More than eight decades after it was installed, a memorial to the three 19th-century sibling novelists in London’s Westminster Abbey was amended Thursday to restore the diaereses – the two dots over the e in their surname.

The dots — which indicate that the name is pronounced “brontay” rather than “bront” — were omitted when the stone tablet commemorating Charlotte, Emily and Anne was erected in the abbey’s Poets’ Corner in October 1939, just after the outbreak of World War II.

They were restored after Brontë historian Sharon Wright, editor of the Brontë Society Gazette, raised the issue with Dean of Westminster David Hoyle.
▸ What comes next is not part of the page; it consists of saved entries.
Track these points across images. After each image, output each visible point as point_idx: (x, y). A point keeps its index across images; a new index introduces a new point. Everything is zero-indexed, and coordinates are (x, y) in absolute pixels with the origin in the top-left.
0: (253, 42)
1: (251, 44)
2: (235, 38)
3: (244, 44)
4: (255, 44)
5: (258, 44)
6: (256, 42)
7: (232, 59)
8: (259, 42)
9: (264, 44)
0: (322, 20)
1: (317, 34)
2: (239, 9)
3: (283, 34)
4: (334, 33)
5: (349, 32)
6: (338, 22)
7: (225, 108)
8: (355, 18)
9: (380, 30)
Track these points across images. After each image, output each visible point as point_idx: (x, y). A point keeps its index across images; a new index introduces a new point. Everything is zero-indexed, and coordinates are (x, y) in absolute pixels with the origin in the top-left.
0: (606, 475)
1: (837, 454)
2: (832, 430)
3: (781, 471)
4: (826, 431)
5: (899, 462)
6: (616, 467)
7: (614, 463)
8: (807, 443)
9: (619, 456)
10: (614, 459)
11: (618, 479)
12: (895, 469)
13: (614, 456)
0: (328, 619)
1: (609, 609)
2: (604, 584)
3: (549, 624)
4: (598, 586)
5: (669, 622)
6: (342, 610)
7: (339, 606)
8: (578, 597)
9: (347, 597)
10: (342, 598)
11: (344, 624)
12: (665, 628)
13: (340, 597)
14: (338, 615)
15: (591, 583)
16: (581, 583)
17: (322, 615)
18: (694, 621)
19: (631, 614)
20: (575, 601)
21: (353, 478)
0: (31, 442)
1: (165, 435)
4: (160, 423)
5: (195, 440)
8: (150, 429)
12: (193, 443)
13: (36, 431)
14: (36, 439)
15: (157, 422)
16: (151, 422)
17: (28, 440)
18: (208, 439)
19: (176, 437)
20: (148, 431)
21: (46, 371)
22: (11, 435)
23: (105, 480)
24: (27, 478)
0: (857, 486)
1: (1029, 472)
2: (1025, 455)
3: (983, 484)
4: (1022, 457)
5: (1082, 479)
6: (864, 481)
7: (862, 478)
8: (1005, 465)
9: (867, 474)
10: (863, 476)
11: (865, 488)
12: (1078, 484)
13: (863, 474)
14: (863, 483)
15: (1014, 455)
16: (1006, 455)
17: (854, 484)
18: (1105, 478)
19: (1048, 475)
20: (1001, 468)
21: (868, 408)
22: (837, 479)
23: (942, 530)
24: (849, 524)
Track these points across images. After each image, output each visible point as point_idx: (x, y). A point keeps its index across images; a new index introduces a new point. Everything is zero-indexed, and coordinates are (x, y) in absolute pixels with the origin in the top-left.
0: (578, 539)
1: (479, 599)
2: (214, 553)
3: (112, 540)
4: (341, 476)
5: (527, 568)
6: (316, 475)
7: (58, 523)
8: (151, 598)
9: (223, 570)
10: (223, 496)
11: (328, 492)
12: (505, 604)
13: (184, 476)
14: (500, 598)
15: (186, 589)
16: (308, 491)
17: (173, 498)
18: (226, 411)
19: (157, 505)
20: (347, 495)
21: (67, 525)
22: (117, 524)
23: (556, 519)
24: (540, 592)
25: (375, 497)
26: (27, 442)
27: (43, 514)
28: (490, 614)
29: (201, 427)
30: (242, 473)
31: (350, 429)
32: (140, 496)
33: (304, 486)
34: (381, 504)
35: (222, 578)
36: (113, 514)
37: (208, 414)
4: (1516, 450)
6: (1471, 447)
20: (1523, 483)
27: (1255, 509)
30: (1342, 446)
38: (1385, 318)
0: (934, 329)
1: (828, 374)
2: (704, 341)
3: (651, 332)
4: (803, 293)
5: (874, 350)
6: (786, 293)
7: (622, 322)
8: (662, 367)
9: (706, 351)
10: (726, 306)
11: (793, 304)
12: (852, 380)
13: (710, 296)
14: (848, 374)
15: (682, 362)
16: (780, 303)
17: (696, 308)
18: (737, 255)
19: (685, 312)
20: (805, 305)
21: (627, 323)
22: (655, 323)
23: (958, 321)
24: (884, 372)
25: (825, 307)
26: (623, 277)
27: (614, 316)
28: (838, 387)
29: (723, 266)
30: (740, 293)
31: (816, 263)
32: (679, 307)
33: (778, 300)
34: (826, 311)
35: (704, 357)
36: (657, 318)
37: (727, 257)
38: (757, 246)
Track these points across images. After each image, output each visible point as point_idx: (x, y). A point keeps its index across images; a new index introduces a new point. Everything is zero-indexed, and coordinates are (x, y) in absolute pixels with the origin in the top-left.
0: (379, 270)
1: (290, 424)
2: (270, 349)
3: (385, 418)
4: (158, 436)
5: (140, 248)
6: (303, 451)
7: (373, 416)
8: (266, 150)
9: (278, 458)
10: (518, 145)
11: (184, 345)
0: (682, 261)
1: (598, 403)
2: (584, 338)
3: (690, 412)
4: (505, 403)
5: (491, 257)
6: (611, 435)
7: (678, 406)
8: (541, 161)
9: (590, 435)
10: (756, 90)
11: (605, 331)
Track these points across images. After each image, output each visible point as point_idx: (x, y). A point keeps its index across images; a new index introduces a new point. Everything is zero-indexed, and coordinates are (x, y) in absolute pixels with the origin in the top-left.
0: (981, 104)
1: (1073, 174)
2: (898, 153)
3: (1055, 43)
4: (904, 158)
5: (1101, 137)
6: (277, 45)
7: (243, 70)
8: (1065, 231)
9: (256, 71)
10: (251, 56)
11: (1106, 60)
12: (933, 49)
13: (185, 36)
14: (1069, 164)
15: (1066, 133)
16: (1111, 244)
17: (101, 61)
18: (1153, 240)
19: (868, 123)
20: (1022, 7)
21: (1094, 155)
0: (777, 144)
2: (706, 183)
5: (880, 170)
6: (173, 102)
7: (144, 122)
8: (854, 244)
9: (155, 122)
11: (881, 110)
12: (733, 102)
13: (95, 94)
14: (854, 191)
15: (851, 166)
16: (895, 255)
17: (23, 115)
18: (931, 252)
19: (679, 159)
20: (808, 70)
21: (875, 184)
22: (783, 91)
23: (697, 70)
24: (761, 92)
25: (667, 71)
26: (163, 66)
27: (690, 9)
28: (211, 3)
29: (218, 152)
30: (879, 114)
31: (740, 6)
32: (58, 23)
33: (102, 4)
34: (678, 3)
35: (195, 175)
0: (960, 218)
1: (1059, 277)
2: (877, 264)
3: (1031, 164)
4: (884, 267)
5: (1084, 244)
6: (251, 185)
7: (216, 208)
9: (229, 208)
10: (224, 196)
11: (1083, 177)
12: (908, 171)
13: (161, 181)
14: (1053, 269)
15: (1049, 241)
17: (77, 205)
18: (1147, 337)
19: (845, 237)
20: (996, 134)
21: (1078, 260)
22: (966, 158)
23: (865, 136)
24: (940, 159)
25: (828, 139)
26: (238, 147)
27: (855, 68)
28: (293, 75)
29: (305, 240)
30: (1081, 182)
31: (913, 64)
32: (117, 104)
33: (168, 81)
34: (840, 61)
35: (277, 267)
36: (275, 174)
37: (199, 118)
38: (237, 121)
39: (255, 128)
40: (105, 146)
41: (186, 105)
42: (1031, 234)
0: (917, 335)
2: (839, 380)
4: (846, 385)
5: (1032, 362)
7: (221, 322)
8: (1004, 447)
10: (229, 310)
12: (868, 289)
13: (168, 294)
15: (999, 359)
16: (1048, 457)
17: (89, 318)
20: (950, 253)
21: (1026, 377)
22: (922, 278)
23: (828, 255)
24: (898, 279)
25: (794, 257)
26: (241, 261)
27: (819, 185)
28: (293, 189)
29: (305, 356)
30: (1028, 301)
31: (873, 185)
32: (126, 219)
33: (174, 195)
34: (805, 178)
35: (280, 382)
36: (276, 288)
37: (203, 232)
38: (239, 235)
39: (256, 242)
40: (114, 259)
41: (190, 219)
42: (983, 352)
The abbey asked its stonemason to tap in the dots and its conservator to paint them.

“There’s no paper record for anyone complaining about this or mentioning this, so I just wanted to put it right, really,” Wright said. “These three Yorkshire women deserve their place here, but they also deserve to have their name spelled correctly.”

It’s believed the writers’ Irish father Patrick changed the spelling of his surname from Brunty or Prunty when he went to university in England.

Raised on the wild Yorkshire moors, all three sisters died before they were 40, leaving enduring novels including Charlotte’s “Jane Eyre,” Emily’s “Wuthering Heights” and Anne’s “The Tenant of Wildfell Hall.”

Rebecca Yorke, director of the Brontë Society, welcomed the restoration.

“As the Brontës and their work are loved and respected all over the world, it’s entirely appropriate that their name is spelled correctly on their memorial,” she said.